What the task requires:
Give the data again exactly as written, without any of its pictures.

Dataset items
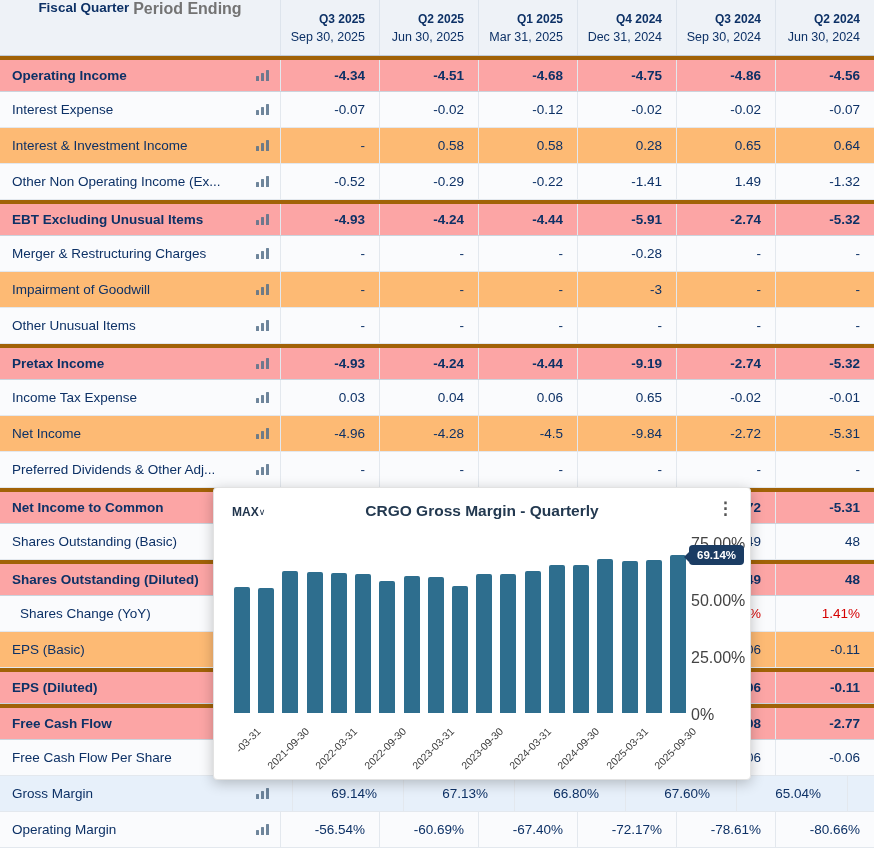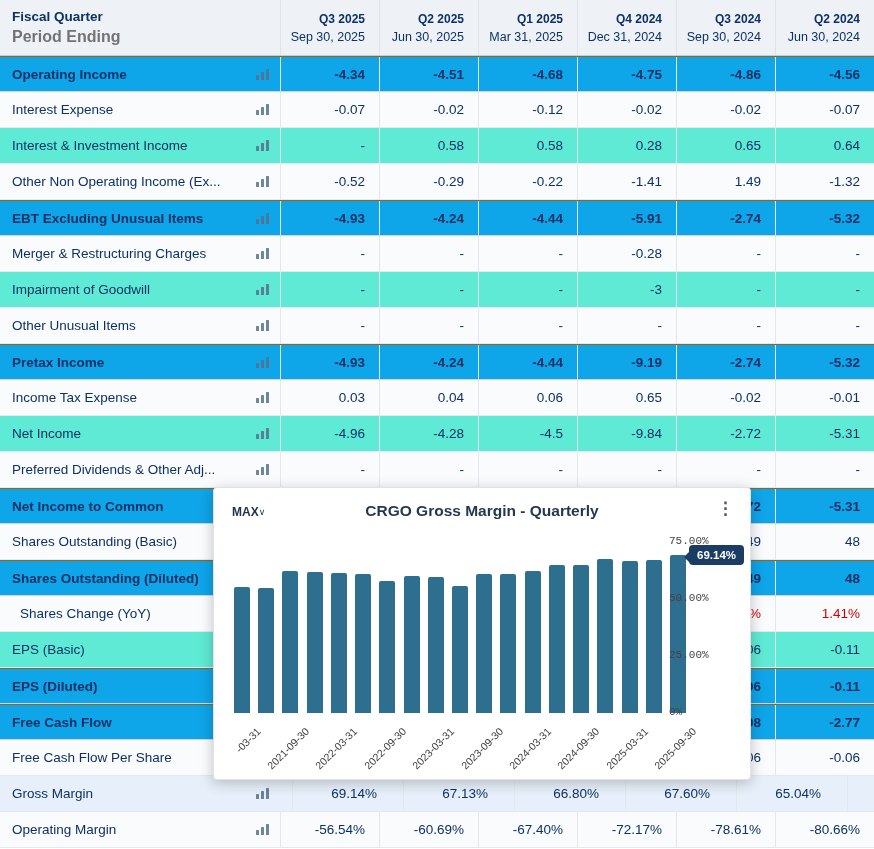"Fiscal Quarter" .corner { flex-direction: column -> row }
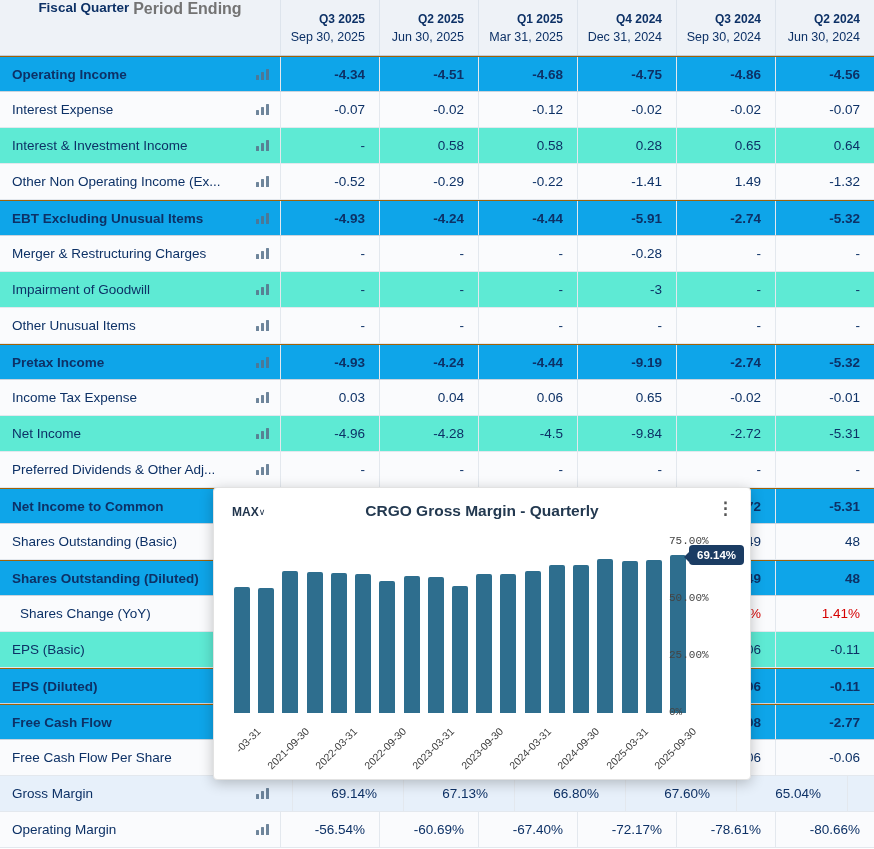"Operating Income" .trow.bold { background: #0ea5e9 -> #fca5a5; border-top: 1px solid #a16207 -> 4px solid #a16207 }
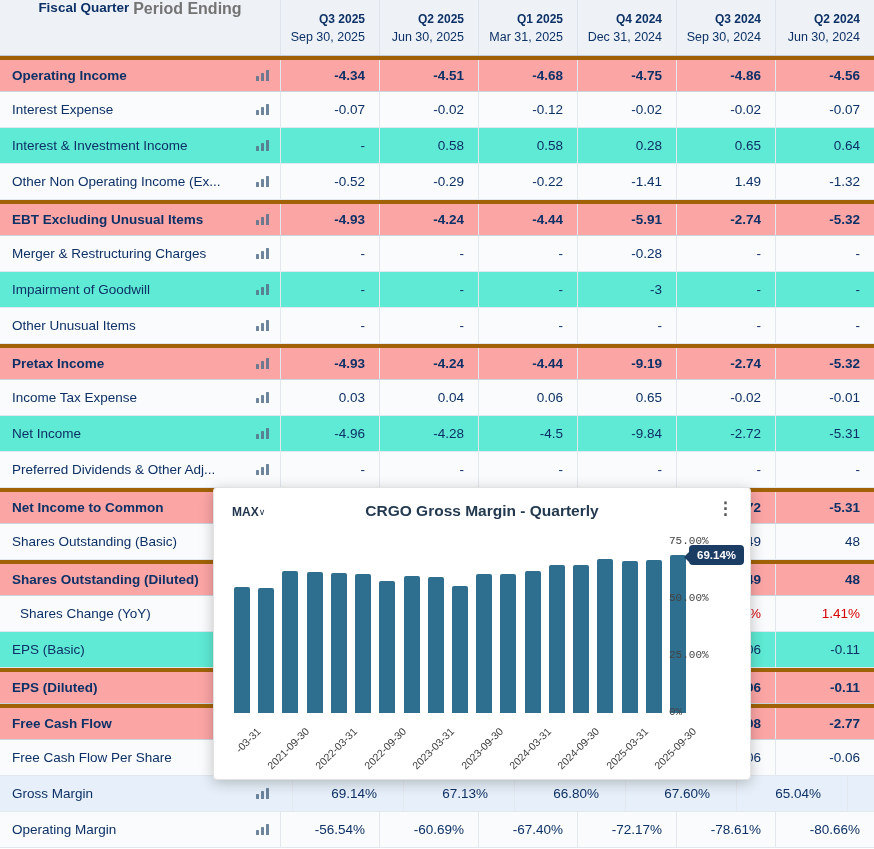"Interest & Investment Income" .trow { background: #5eead4 -> #fdba74 }
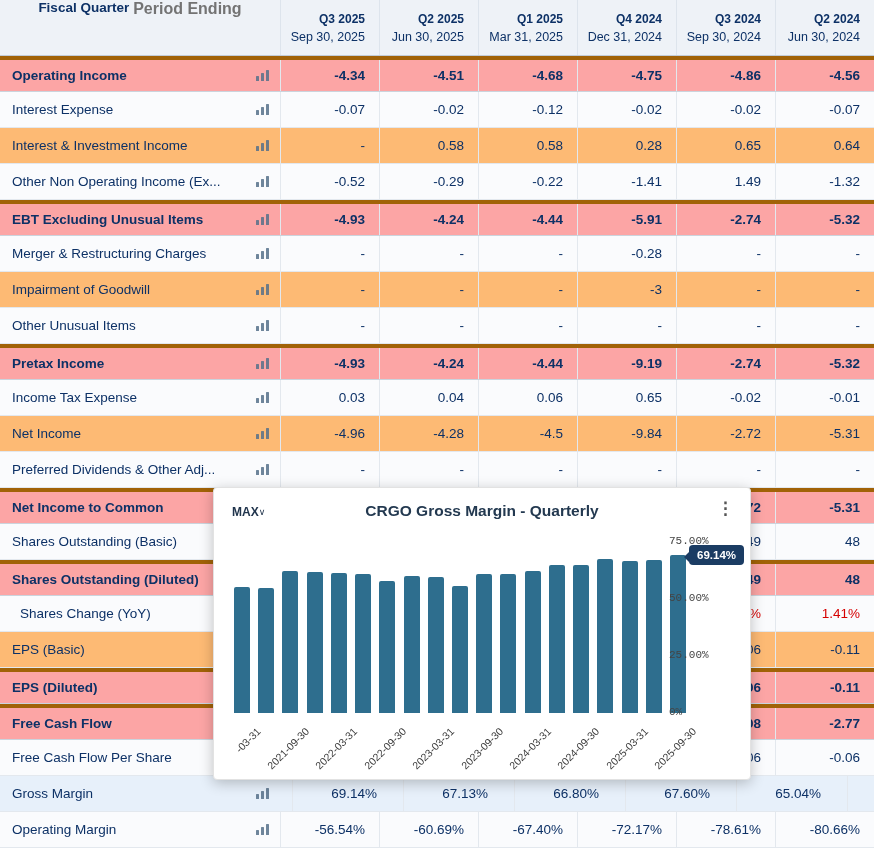"75.00%" .ylab { font-family: Liberation Mono, monospace -> none; font-size: 11px -> 16px; left: 435px -> 457px }
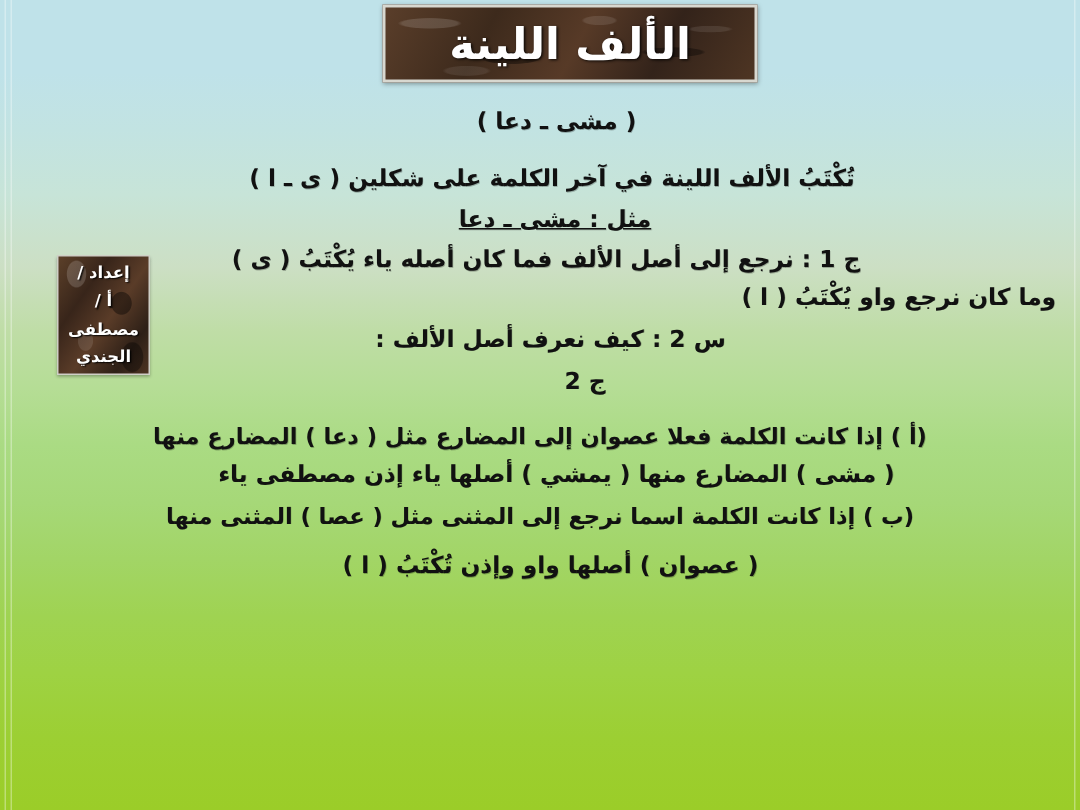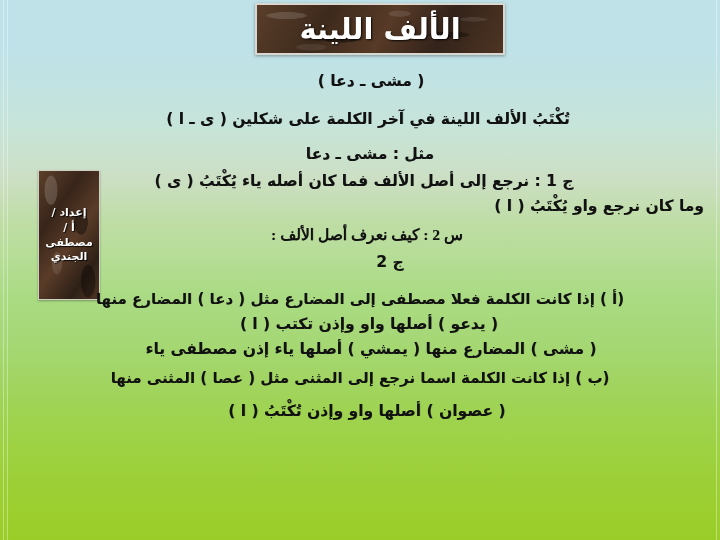"مثل : مشى ـ دعا" .ln-3 { margin-top: 12px -> 4px; text-decoration: none -> underline }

Task solution:
"Fiscal Quarter" .corner { flex-direction: column -> row }
"Operating Income" .trow.bold { background: #0ea5e9 -> #fca5a5; border-top: 1px solid #a16207 -> 4px solid #a16207 }
"Interest & Investment Income" .trow { background: #5eead4 -> #fdba74 }
"75.00%" .ylab { font-family: Liberation Mono, monospace -> none; font-size: 11px -> 16px; left: 435px -> 457px }
"مثل : مشى ـ دعا" .ln-3 { margin-top: 12px -> 4px; text-decoration: none -> underline }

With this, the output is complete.